[Dataset entries]
****************
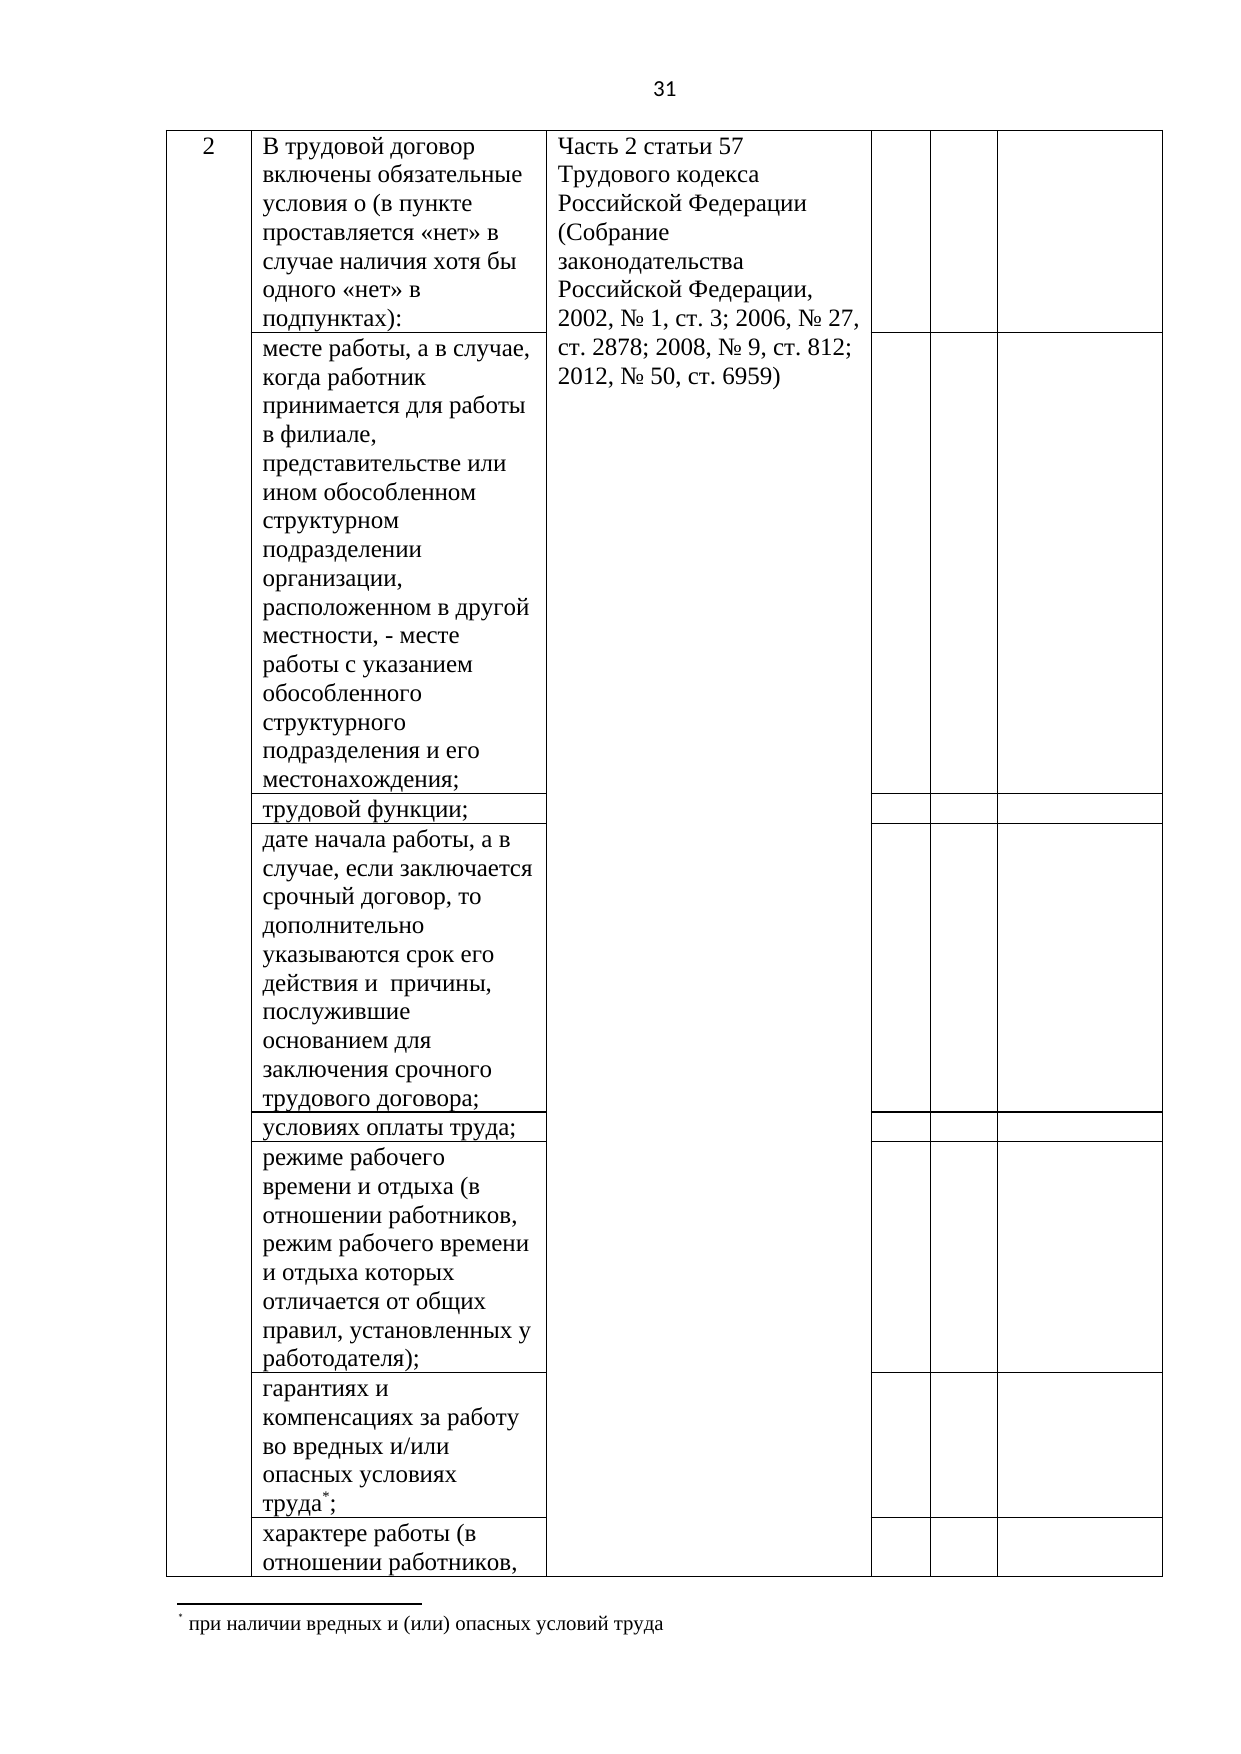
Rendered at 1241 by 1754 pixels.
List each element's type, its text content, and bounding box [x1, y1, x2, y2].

table_cell [998, 794, 1162, 823]
table_cell [931, 794, 997, 823]
table_cell [998, 1142, 1162, 1372]
table_cell [998, 1518, 1162, 1576]
table_cell [998, 1373, 1162, 1517]
table_cell [931, 1142, 997, 1372]
table_cell режиме рабочего времени и отдыха (в отношении работников, режим рабочего времени и отдыха которых отличается от общих правил, установленных у работодателя); [252, 1142, 546, 1372]
table_cell [998, 333, 1162, 793]
table_cell [872, 1142, 930, 1372]
table_cell [931, 824, 997, 1111]
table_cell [252, 1518, 546, 1576]
table_cell Часть 2 статьи 57 Трудового кодекса Российской Федерации (Собрание законодательства Российской Федерации, 2002, № 1, ст. 3; 2006, № 27, ст. 2878; 2008, № 9, ст. 812; 2012, № 50, ст. 6959) [547, 131, 871, 1576]
table_cell [998, 1113, 1162, 1141]
table_cell месте работы, а в случае, когда работник принимается для работы в филиале, представительстве или ином обособленном структурном подразделении организации, расположенном в другой местности, - месте работы с указанием обособленного структурного подразделения и его местонахождения; [252, 333, 546, 793]
table_cell [931, 1113, 997, 1141]
table_cell [872, 333, 930, 793]
table_cell 2 [167, 131, 251, 1576]
table_cell [931, 1518, 997, 1576]
table_cell [998, 824, 1162, 1111]
table_cell [931, 333, 997, 793]
table_cell [931, 1373, 997, 1517]
table_cell В трудовой договор включены обязательные условия о (в пункте проставляется «нет» в случае наличия хотя бы одного «нет» в подпунктах): [252, 131, 546, 332]
table_cell трудовой функции; [252, 794, 546, 823]
table_cell гарантиях и компенсациях за работу во вредных и/или опасных условиях труда; [252, 1373, 546, 1517]
table_cell дате начала работы, а в случае, если заключается срочный договор, то дополнительно указываются срок его действия и причины, послужившие основанием для заключения срочного трудового договора; [252, 824, 546, 1111]
table_cell [872, 1373, 930, 1517]
table_cell [998, 131, 1162, 332]
table_cell [872, 131, 930, 332]
table_cell [872, 1113, 930, 1141]
table_cell [872, 1518, 930, 1576]
table_cell [931, 131, 997, 332]
table_cell [872, 794, 930, 823]
table_cell условиях оплаты труда; [252, 1113, 546, 1141]
table_cell [872, 824, 930, 1111]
****************
* _Task instructions_
Show every line above where "условиях" is found.

* _Response to the exercise_
table_cell гарантиях и компенсациях за работу во вредных и/или опасных условиях труда; [252, 1373, 546, 1517]
table_cell условиях оплаты труда; [252, 1113, 546, 1141]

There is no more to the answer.